Problem description: Word for word, repeat the entries, minus the pictures.

Excerpted data:
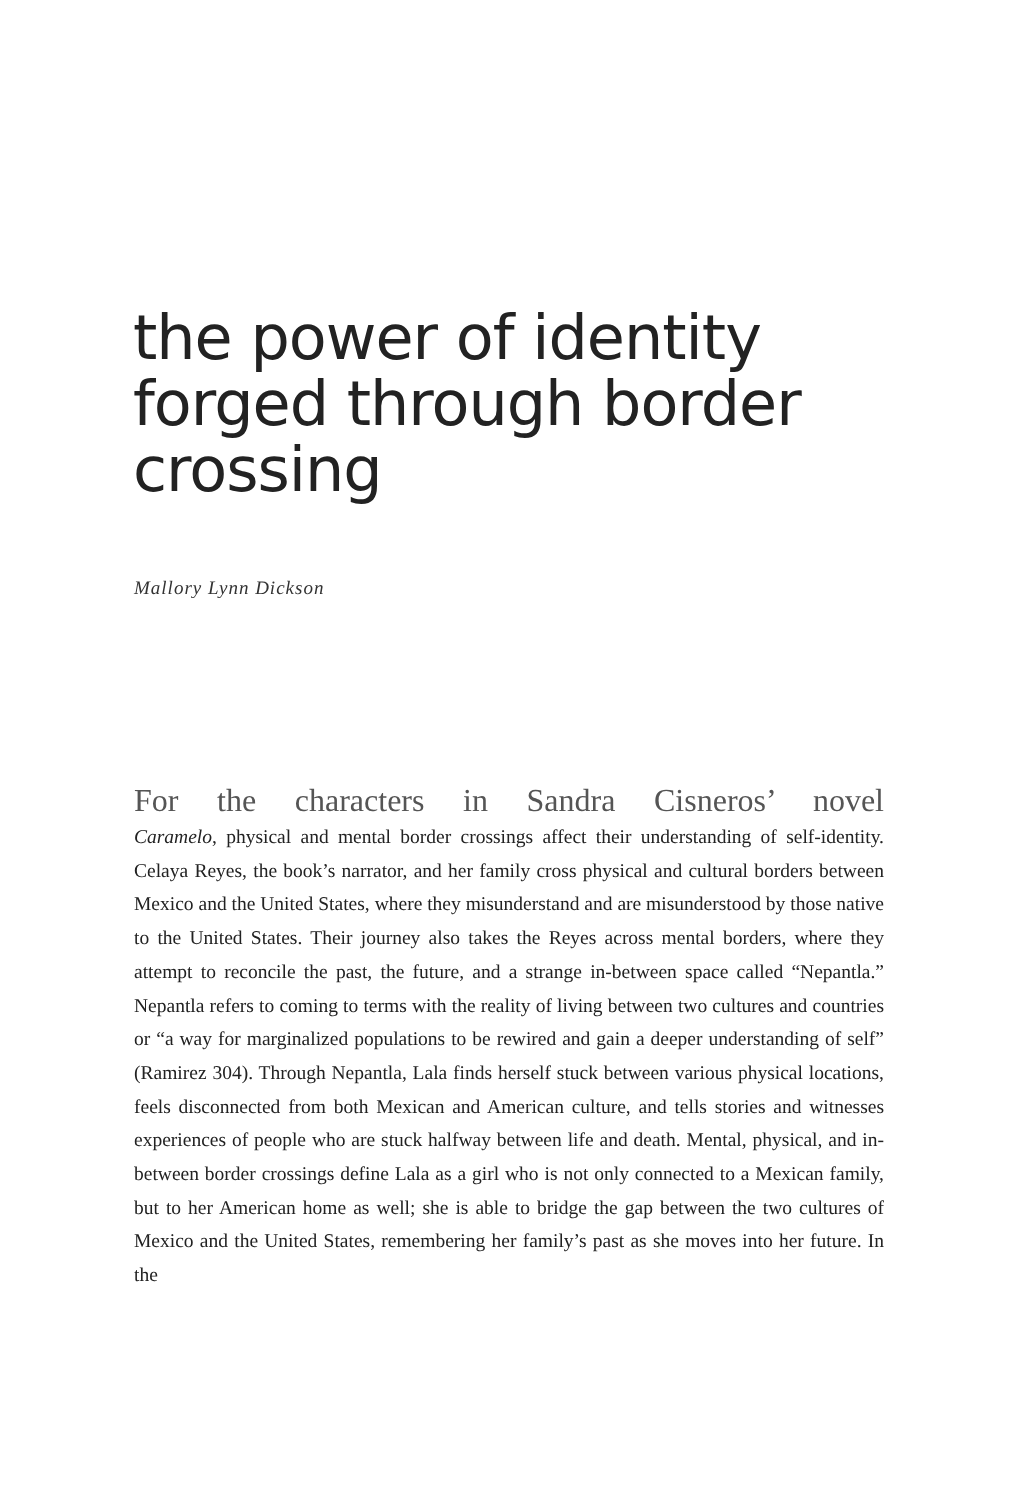the power of identity
forged through border
crossing
Mallory Lynn Dickson
For the characters in Sandra Cisneros’ novel
Caramelo, physical and mental border crossings affect their understanding of self-identity. Celaya Reyes, the book’s narrator, and her family cross physical and cultural borders between Mexico and the United States, where they misunderstand and are misunderstood by those native to the United States. Their journey also takes the Reyes across mental borders, where they attempt to reconcile the past, the future, and a strange in-between space called “Nepantla.” Nepantla refers to coming to terms with the reality of living between two cultures and countries or “a way for marginalized populations to be rewired and gain a deeper understanding of self” (Ramirez 304). Through Nepantla, Lala finds herself stuck between various physical locations, feels disconnected from both Mexican and American culture, and tells stories and witnesses experiences of people who are stuck halfway between life and death. Mental, physical, and in-between border crossings define Lala as a girl who is not only connected to a Mexican family, but to her American home as well; she is able to bridge the gap between the two cultures of Mexico and the United States, remembering her family’s past as she moves into her future. In the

Reply to the task:
the power of identity
forged through border
crossing
Mallory Lynn Dickson
For the characters in Sandra Cisneros’ novel
Caramelo, physical and mental border crossings affect their understanding of self-identity. Celaya Reyes, the book’s narrator, and her family cross physical and cultural borders between Mexico and the United States, where they misunderstand and are misunderstood by those native to the United States. Their journey also takes the Reyes across mental borders, where they attempt to reconcile the past, the future, and a strange in-between space called “Nepantla.” Nepantla refers to coming to terms with the reality of living between two cultures and countries or “a way for marginalized populations to be rewired and gain a deeper understanding of self” (Ramirez 304). Through Nepantla, Lala finds herself stuck between various physical locations, feels disconnected from both Mexican and American culture, and tells stories and witnesses experiences of people who are stuck halfway between life and death. Mental, physical, and in-between border crossings define Lala as a girl who is not only connected to a Mexican family, but to her American home as well; she is able to bridge the gap between the two cultures of Mexico and the United States, remembering her family’s past as she moves into her future. In the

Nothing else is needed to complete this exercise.